* _Stored entries_
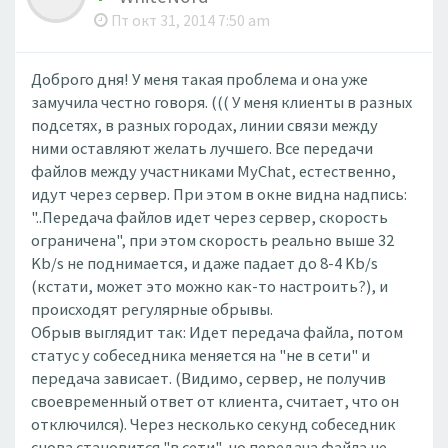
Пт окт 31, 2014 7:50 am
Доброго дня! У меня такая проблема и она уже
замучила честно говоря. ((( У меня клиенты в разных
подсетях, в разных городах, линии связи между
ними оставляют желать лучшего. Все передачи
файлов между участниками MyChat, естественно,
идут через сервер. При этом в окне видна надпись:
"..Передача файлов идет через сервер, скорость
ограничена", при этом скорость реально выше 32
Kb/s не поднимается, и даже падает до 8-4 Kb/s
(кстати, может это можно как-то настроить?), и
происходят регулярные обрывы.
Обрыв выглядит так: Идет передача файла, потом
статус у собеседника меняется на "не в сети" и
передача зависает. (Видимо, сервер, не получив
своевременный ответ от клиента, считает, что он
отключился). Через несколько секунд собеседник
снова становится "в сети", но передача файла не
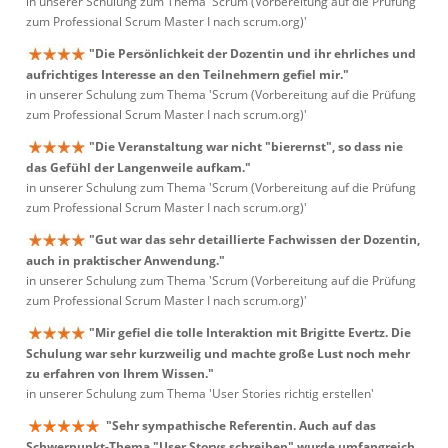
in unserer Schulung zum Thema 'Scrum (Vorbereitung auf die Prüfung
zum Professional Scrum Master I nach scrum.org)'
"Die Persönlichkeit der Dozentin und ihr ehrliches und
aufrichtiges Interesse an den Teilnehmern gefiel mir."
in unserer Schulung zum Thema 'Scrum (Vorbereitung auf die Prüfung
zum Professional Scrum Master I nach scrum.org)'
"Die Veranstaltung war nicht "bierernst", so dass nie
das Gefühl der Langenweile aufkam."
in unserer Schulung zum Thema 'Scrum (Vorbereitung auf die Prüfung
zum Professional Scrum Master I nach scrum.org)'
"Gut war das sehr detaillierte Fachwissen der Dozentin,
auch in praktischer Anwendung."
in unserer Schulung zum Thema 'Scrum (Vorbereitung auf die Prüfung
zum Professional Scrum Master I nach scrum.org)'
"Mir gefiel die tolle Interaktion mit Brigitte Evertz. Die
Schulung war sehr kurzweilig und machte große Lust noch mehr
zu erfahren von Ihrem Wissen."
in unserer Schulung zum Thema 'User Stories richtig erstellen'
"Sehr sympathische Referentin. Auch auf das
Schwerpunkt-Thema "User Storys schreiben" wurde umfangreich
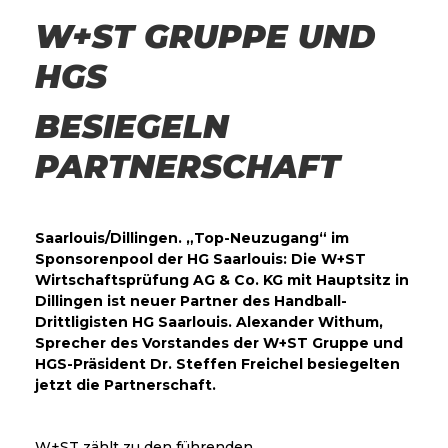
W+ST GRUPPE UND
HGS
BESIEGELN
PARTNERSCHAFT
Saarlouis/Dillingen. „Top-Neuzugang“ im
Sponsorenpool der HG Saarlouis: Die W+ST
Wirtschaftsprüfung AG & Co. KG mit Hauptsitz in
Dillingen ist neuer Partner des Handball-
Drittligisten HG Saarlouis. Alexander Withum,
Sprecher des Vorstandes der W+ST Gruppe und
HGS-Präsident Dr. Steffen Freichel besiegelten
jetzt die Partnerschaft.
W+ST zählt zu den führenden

* _AIM OF THE TASK_
Provide the lines again, unchanged, from where the data above begins through the line containing "идут через сервер.", both ends included, omitting pictures and adding nothing.

* _ANSWER TO THIS TASK_
Пт окт 31, 2014 7:50 am
Доброго дня! У меня такая проблема и она уже
замучила честно говоря. ((( У меня клиенты в разных
подсетях, в разных городах, линии связи между
ними оставляют желать лучшего. Все передачи
файлов между участниками MyChat, естественно,
идут через сервер. При этом в окне видна надпись:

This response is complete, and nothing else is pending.